After visiting the armoury, the group arrived at the cenotaph to lay a wreath onto the memorial, placing poppies on it following the singing of O Canada and a moment of silence. They then walked to the Royal Canadian Legion where they read the names of 5,000 fallen Canadian soldiers for over three hours.
“They are part of our local history,” said president Cristophe Collet, who quoted a French expression: “A l’ombre des tombes blanches,” meaning: “in the shadow of the white graves.”
“If we want to build a future we mustn’t forget the past,” Collet said.
Though 75 years have passed since the D-Day, its after-effects are still present in France. Memorials, cemeteries, and the beaches Canadian soldiers had charged onto remain to this day.
“For us, its important to remember because we are one of the last generations to be able to meet veterans,” said Charlotte Girard, one of the young people who visited. “We also want to learn about their families. We want to thank them for what they did.”

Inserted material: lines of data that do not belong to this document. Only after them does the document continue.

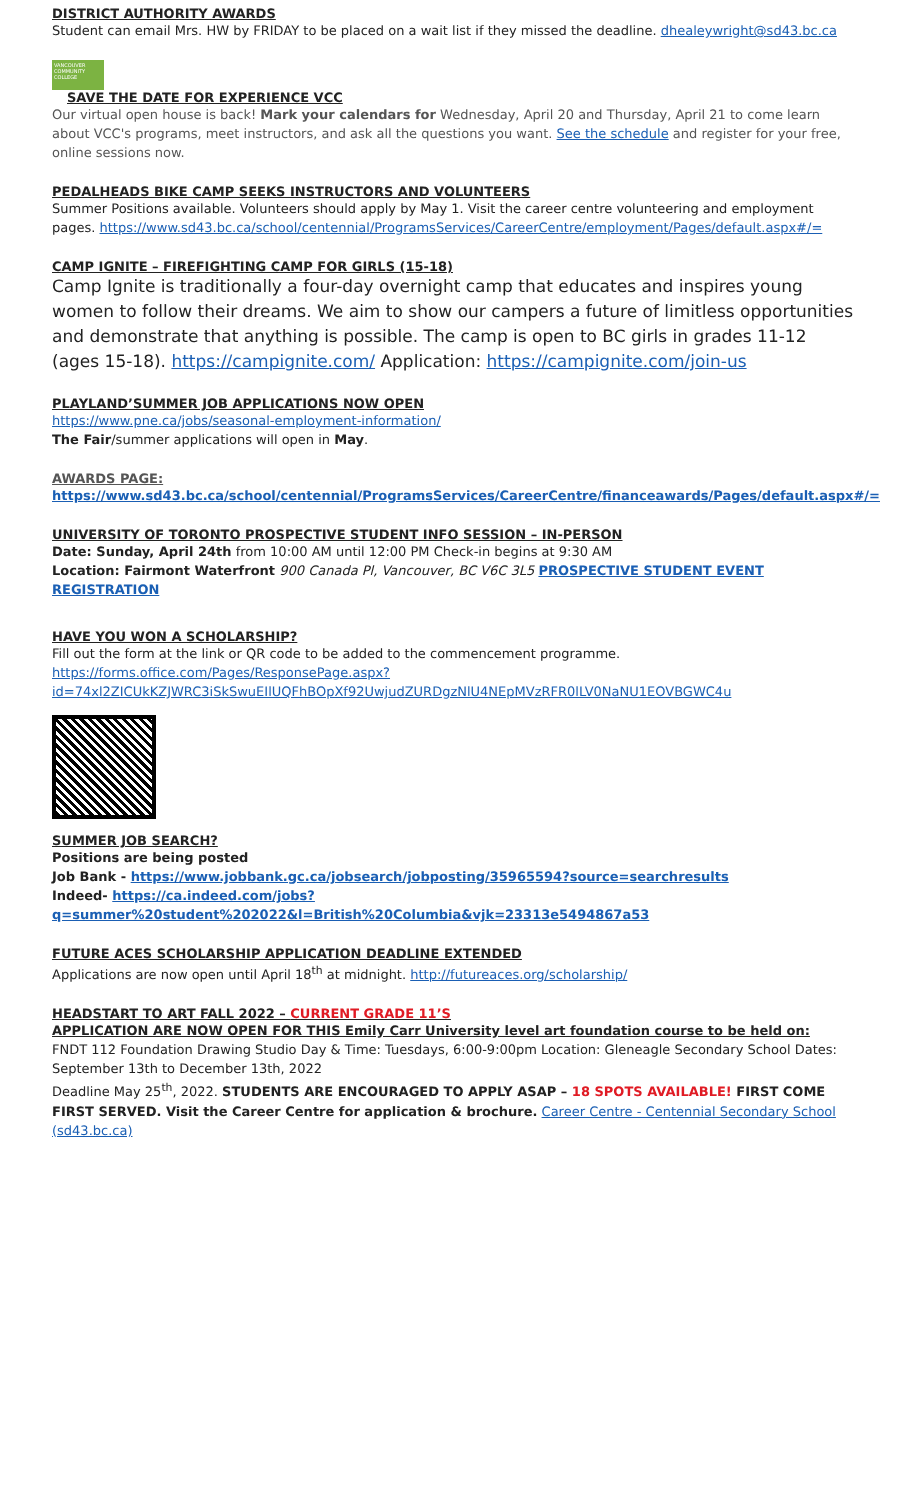DISTRICT AUTHORITY AWARDS
Student can email Mrs. HW by FRIDAY to be placed on a wait list if they missed the deadline. dhealeywright@sd43.bc.ca
VANCOUVER COMMUNITY COLLEGE
SAVE THE DATE FOR EXPERIENCE VCC
Our virtual open house is back! Mark your calendars for Wednesday, April 20 and Thursday, April 21 to come learn about VCC's programs, meet instructors, and ask all the questions you want. See the schedule and register for your free, online sessions now.
PEDALHEADS BIKE CAMP SEEKS INSTRUCTORS AND VOLUNTEERS
Summer Positions available. Volunteers should apply by May 1. Visit the career centre volunteering and employment pages. https://www.sd43.bc.ca/school/centennial/ProgramsServices/CareerCentre/employment/Pages/default.aspx#/=
CAMP IGNITE – FIREFIGHTING CAMP FOR GIRLS (15-18)
Camp Ignite is traditionally a four-day overnight camp that educates and inspires young women to follow their dreams. We aim to show our campers a future of limitless opportunities and demonstrate that anything is possible. The camp is open to BC girls in grades 11-12 (ages 15-18). https://campignite.com/ Application: https://campignite.com/join-us
PLAYLAND’SUMMER JOB APPLICATIONS NOW OPEN
https://www.pne.ca/jobs/seasonal-employment-information/
The Fair/summer applications will open in May.
AWARDS PAGE:
https://www.sd43.bc.ca/school/centennial/ProgramsServices/CareerCentre/financeawards/Pages/default.aspx#/=
UNIVERSITY OF TORONTO PROSPECTIVE STUDENT INFO SESSION – IN-PERSON
Date: Sunday, April 24th from 10:00 AM until 12:00 PM Check-in begins at 9:30 AM
Location: Fairmont Waterfront 900 Canada Pl, Vancouver, BC V6C 3L5 PROSPECTIVE STUDENT EVENT REGISTRATION
HAVE YOU WON A SCHOLARSHIP?
Fill out the form at the link or QR code to be added to the commencement programme.
https://forms.office.com/Pages/ResponsePage.aspx?id=74xl2ZICUkKZJWRC3iSkSwuEIlUQFhBOpXf92UwjudZURDgzNlU4NEpMVzRFR0lLV0NaNU1EOVBGWC4u
SUMMER JOB SEARCH?
Positions are being posted
Job Bank - https://www.jobbank.gc.ca/jobsearch/jobposting/35965594?source=searchresults
Indeed- https://ca.indeed.com/jobs?q=summer%20student%202022&l=British%20Columbia&vjk=23313e5494867a53
FUTURE ACES SCHOLARSHIP APPLICATION DEADLINE EXTENDED
Applications are now open until April 18<sup>th</sup> at midnight. http://futureaces.org/scholarship/
HEADSTART TO ART FALL 2022 – CURRENT GRADE 11’S
APPLICATION ARE NOW OPEN FOR THIS Emily Carr University level art foundation course to be held on:
FNDT 112 Foundation Drawing Studio Day & Time: Tuesdays, 6:00-9:00pm Location: Gleneagle Secondary School Dates: September 13th to December 13th, 2022
Deadline May 25<sup>th</sup>, 2022. STUDENTS ARE ENCOURAGED TO APPLY ASAP – 18 SPOTS AVAILABLE! FIRST COME FIRST SERVED. Visit the Career Centre for application & brochure. Career Centre - Centennial Secondary School (sd43.bc.ca)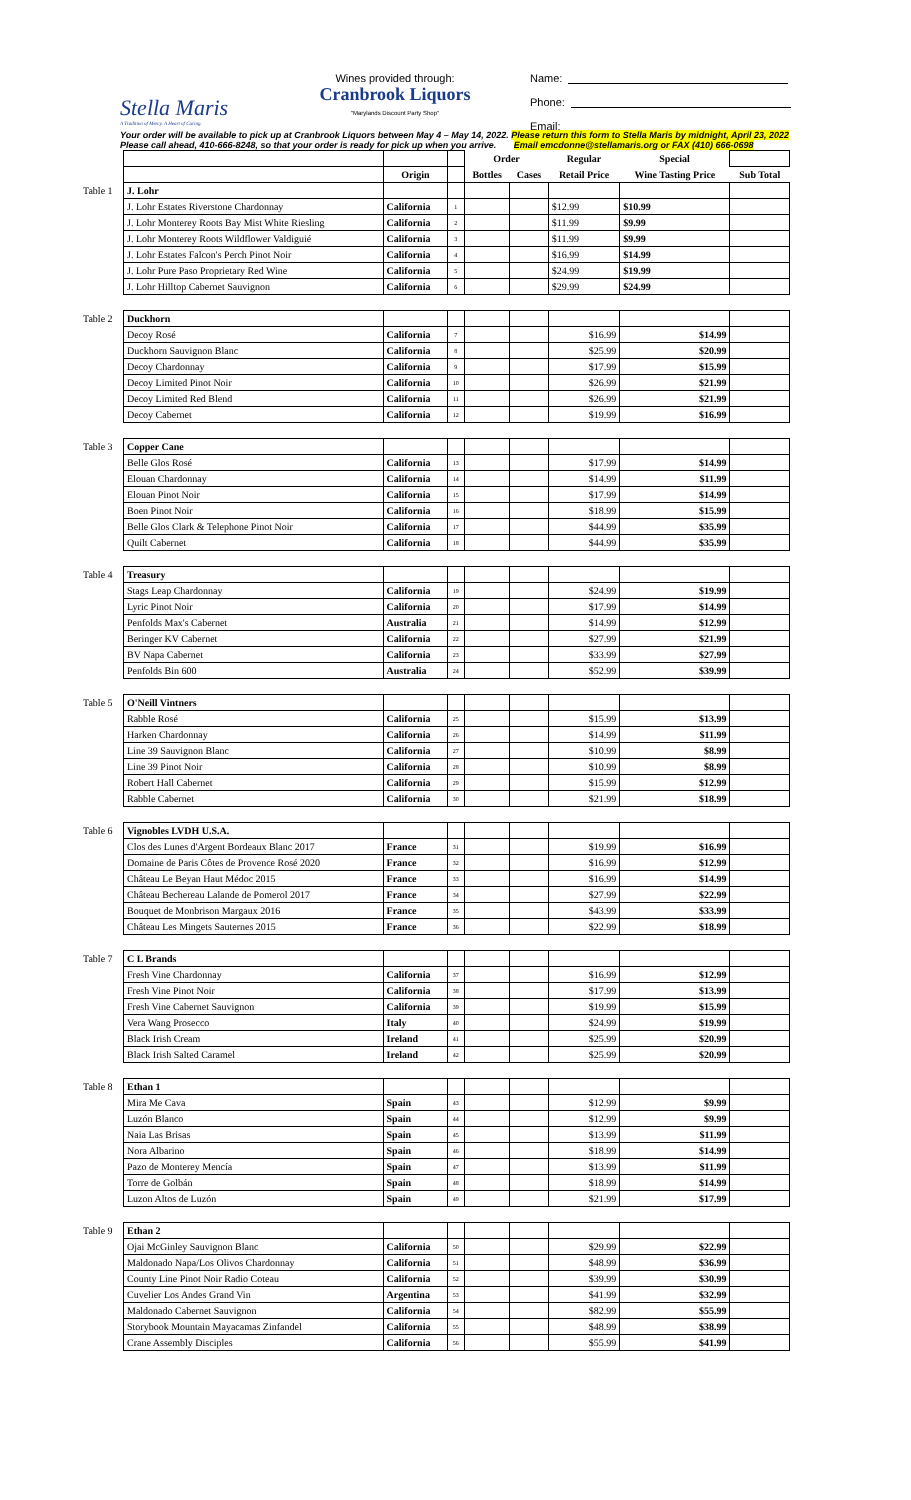Stella Maris
A Tradition of Mercy. A Heart of Caring.
Wines provided through:
Cranbrook Liquors
"Marylands Discount Party Shop"
Name:
Phone:
Email:
Your order will be available to pick up at Cranbrook Liquors between May 4 – May 14, 2022. Please return this form to Stella Maris by midnight, April 23, 2022
Please call ahead, 410-666-8248, so that your order is ready for pick up when you arrive. Email emcdonne@stellamaris.org or FAX (410) 666-0698
| | | | | Order | | Regular | Special | |
| | | Origin | | Bottles | Cases | Retail Price | Wine Tasting Price | Sub Total |
| Table 1 | J. Lohr | | | | | | | |
| | J. Lohr Estates Riverstone Chardonnay | California | 1 | | | $12.99 | $10.99 | |
| | J. Lohr Monterey Roots Bay Mist White Riesling | California | 2 | | | $11.99 | $9.99 | |
| | J. Lohr Monterey Roots Wildflower Valdiguié | California | 3 | | | $11.99 | $9.99 | |
| | J. Lohr Estates Falcon's Perch Pinot Noir | California | 4 | | | $16.99 | $14.99 | |
| | J. Lohr Pure Paso Proprietary Red Wine | California | 5 | | | $24.99 | $19.99 | |
| | J. Lohr Hilltop Cabernet Sauvignon | California | 6 | | | $29.99 | $24.99 | |
| Table 2 | Duckhorn | | | | | | | |
| | Decoy Rosé | California | 7 | | | $16.99 | $14.99 | |
| | Duckhorn Sauvignon Blanc | California | 8 | | | $25.99 | $20.99 | |
| | Decoy Chardonnay | California | 9 | | | $17.99 | $15.99 | |
| | Decoy Limited Pinot Noir | California | 10 | | | $26.99 | $21.99 | |
| | Decoy Limited Red Blend | California | 11 | | | $26.99 | $21.99 | |
| | Decoy Cabernet | California | 12 | | | $19.99 | $16.99 | |
| Table 3 | Copper Cane | | | | | | | |
| | Belle Glos Rosé | California | 13 | | | $17.99 | $14.99 | |
| | Elouan Chardonnay | California | 14 | | | $14.99 | $11.99 | |
| | Elouan Pinot Noir | California | 15 | | | $17.99 | $14.99 | |
| | Boen Pinot Noir | California | 16 | | | $18.99 | $15.99 | |
| | Belle Glos Clark & Telephone Pinot Noir | California | 17 | | | $44.99 | $35.99 | |
| | Quilt Cabernet | California | 18 | | | $44.99 | $35.99 | |
| Table 4 | Treasury | | | | | | | |
| | Stags Leap Chardonnay | California | 19 | | | $24.99 | $19.99 | |
| | Lyric Pinot Noir | California | 20 | | | $17.99 | $14.99 | |
| | Penfolds Max's Cabernet | Australia | 21 | | | $14.99 | $12.99 | |
| | Beringer KV Cabernet | California | 22 | | | $27.99 | $21.99 | |
| | BV Napa Cabernet | California | 23 | | | $33.99 | $27.99 | |
| | Penfolds Bin 600 | Australia | 24 | | | $52.99 | $39.99 | |
| Table 5 | O'Neill Vintners | | | | | | | |
| | Rabble Rosé | California | 25 | | | $15.99 | $13.99 | |
| | Harken Chardonnay | California | 26 | | | $14.99 | $11.99 | |
| | Line 39 Sauvignon Blanc | California | 27 | | | $10.99 | $8.99 | |
| | Line 39 Pinot Noir | California | 28 | | | $10.99 | $8.99 | |
| | Robert Hall Cabernet | California | 29 | | | $15.99 | $12.99 | |
| | Rabble Cabernet | California | 30 | | | $21.99 | $18.99 | |
| Table 6 | Vignobles LVDH U.S.A. | | | | | | | |
| | Clos des Lunes d'Argent Bordeaux Blanc 2017 | France | 31 | | | $19.99 | $16.99 | |
| | Domaine de Paris Côtes de Provence Rosé 2020 | France | 32 | | | $16.99 | $12.99 | |
| | Château Le Beyan Haut Médoc 2015 | France | 33 | | | $16.99 | $14.99 | |
| | Château Bechereau Lalande de Pomerol 2017 | France | 34 | | | $27.99 | $22.99 | |
| | Bouquet de Monbrison Margaux 2016 | France | 35 | | | $43.99 | $33.99 | |
| | Château Les Mingets Sauternes 2015 | France | 36 | | | $22.99 | $18.99 | |
| Table 7 | C L Brands | | | | | | | |
| | Fresh Vine Chardonnay | California | 37 | | | $16.99 | $12.99 | |
| | Fresh Vine Pinot Noir | California | 38 | | | $17.99 | $13.99 | |
| | Fresh Vine Cabernet Sauvignon | California | 39 | | | $19.99 | $15.99 | |
| | Vera Wang Prosecco | Italy | 40 | | | $24.99 | $19.99 | |
| | Black Irish Cream | Ireland | 41 | | | $25.99 | $20.99 | |
| | Black Irish Salted Caramel | Ireland | 42 | | | $25.99 | $20.99 | |
| Table 8 | Ethan 1 | | | | | | | |
| | Mira Me Cava | Spain | 43 | | | $12.99 | $9.99 | |
| | Luzón Blanco | Spain | 44 | | | $12.99 | $9.99 | |
| | Naia Las Brisas | Spain | 45 | | | $13.99 | $11.99 | |
| | Nora Albarino | Spain | 46 | | | $18.99 | $14.99 | |
| | Pazo de Monterey Mencía | Spain | 47 | | | $13.99 | $11.99 | |
| | Torre de Golbán | Spain | 48 | | | $18.99 | $14.99 | |
| | Luzon Altos de Luzón | Spain | 49 | | | $21.99 | $17.99 | |
| Table 9 | Ethan 2 | | | | | | | |
| | Ojai McGinley Sauvignon Blanc | California | 50 | | | $29.99 | $22.99 | |
| | Maldonado Napa/Los Olivos Chardonnay | California | 51 | | | $48.99 | $36.99 | |
| | County Line Pinot Noir Radio Coteau | California | 52 | | | $39.99 | $30.99 | |
| | Cuvelier Los Andes Grand Vin | Argentina | 53 | | | $41.99 | $32.99 | |
| | Maldonado Cabernet Sauvignon | California | 54 | | | $82.99 | $55.99 | |
| | Storybook Mountain Mayacamas Zinfandel | California | 55 | | | $48.99 | $38.99 | |
| | Crane Assembly Disciples | California | 56 | | | $55.99 | $41.99 | |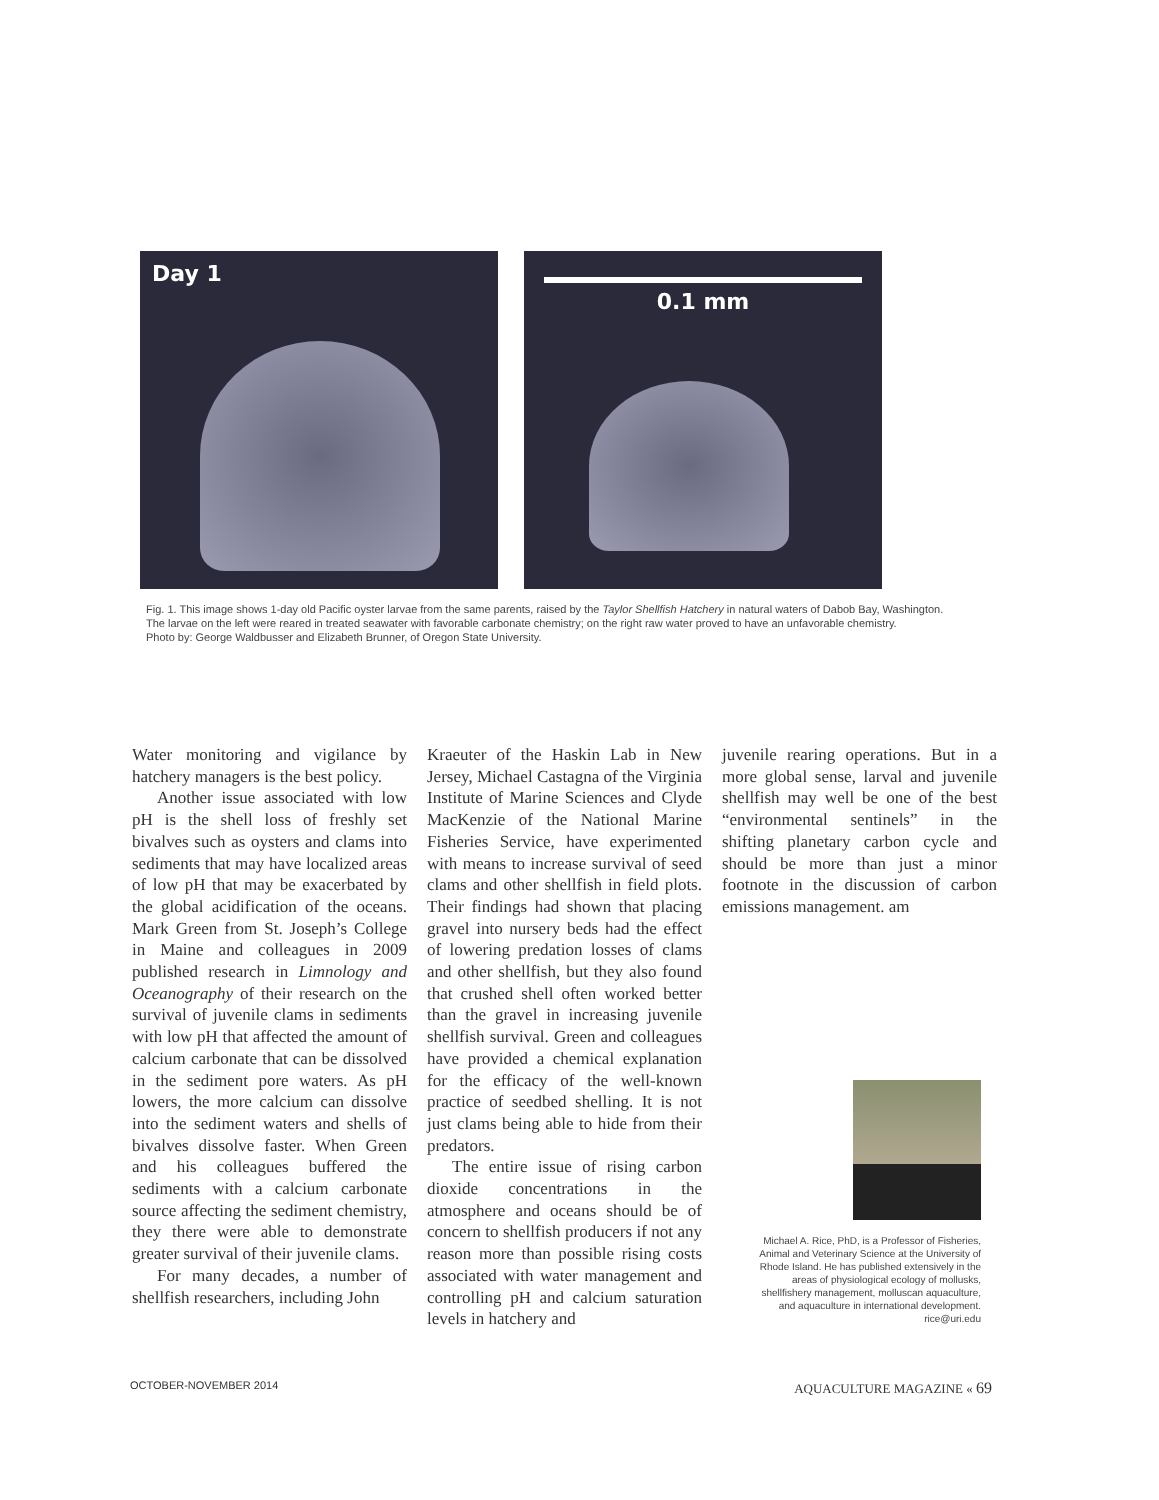Day 1
0.1 mm
Fig. 1. This image shows 1-day old Pacific oyster larvae from the same parents, raised by the Taylor Shellfish Hatchery in natural waters of Dabob Bay, Washington. The larvae on the left were reared in treated seawater with favorable carbonate chemistry; on the right raw water proved to have an unfavorable chemistry.
Photo by: George Waldbusser and Elizabeth Brunner, of Oregon State University.
Water monitoring and vigilance by hatchery managers is the best policy.
Another issue associated with low pH is the shell loss of freshly set bivalves such as oysters and clams into sediments that may have localized areas of low pH that may be exacerbated by the global acidification of the oceans. Mark Green from St. Joseph’s College in Maine and colleagues in 2009 published research in Limnology and Oceanography of their research on the survival of juvenile clams in sediments with low pH that affected the amount of calcium carbonate that can be dissolved in the sediment pore waters. As pH lowers, the more calcium can dissolve into the sediment waters and shells of bivalves dissolve faster. When Green and his colleagues buffered the sediments with a calcium carbonate source affecting the sediment chemistry, they there were able to demonstrate greater survival of their juvenile clams.
For many decades, a number of shellfish researchers, including John
Kraeuter of the Haskin Lab in New Jersey, Michael Castagna of the Virginia Institute of Marine Sciences and Clyde MacKenzie of the National Marine Fisheries Service, have experimented with means to increase survival of seed clams and other shellfish in field plots. Their findings had shown that placing gravel into nursery beds had the effect of lowering predation losses of clams and other shellfish, but they also found that crushed shell often worked better than the gravel in increasing juvenile shellfish survival. Green and colleagues have provided a chemical explanation for the efficacy of the well-known practice of seedbed shelling. It is not just clams being able to hide from their predators.
The entire issue of rising carbon dioxide concentrations in the atmosphere and oceans should be of concern to shellfish producers if not any reason more than possible rising costs associated with water management and controlling pH and calcium saturation levels in hatchery and
juvenile rearing operations. But in a more global sense, larval and juvenile shellfish may well be one of the best “environmental sentinels” in the shifting planetary carbon cycle and should be more than just a minor footnote in the discussion of carbon emissions management. am
Michael A. Rice, PhD, is a Professor of Fisheries, Animal and Veterinary Science at the University of Rhode Island. He has published extensively in the areas of physiological ecology of mollusks, shellfishery management, molluscan aquaculture, and aquaculture in international development.
rice@uri.edu
OCTOBER-NOVEMBER 2014 AQUACULTURE MAGAZINE « 69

The chance to speak to veterans and ask them why they volunteered, how their families had reacted to them enlisting was an honour for the group,
“They’re very humble and modest about what they did. For us, its a big thing, and they are heroes,” said Adelaide Caillet, a member who now lives in Ottawa.
The name Westlake Brothers Souvenir is a reference George, Tommy and Albert Westlake, three Canadian brothers who all perished in Normandy in a matter of days.
The group of volunteers are travelling from southwestern Ontario all the way past Quebec City, making stops through London, Toronto, Cornwall, Ottawa, Montreal, Shawinigan and Levis. By the end of its trip, the group will have read the names of the over 47,000 Canadians who died in the Second World War.
Lynn Kyte, a former Glen who served from 1977-83, attended the ceremony to thank the youth for their remembrance. She had visited a cemetery in Bény-Sur-Mer, where the Westlake Brothers Souvenir had lit 144 candles at the graves of Glens who were laid to rest.
“They were absolutely breathtaking,” said Kyte, who had been moved to tears by the ceremony in France. “We made it our mission to come down and see them.”
This is the second time Westlake Brothers Souvenir has visited Cornwall. The first was in 2015 as Veteran’s Way was established on the stretch of Second Street West between the cenotaph and legion.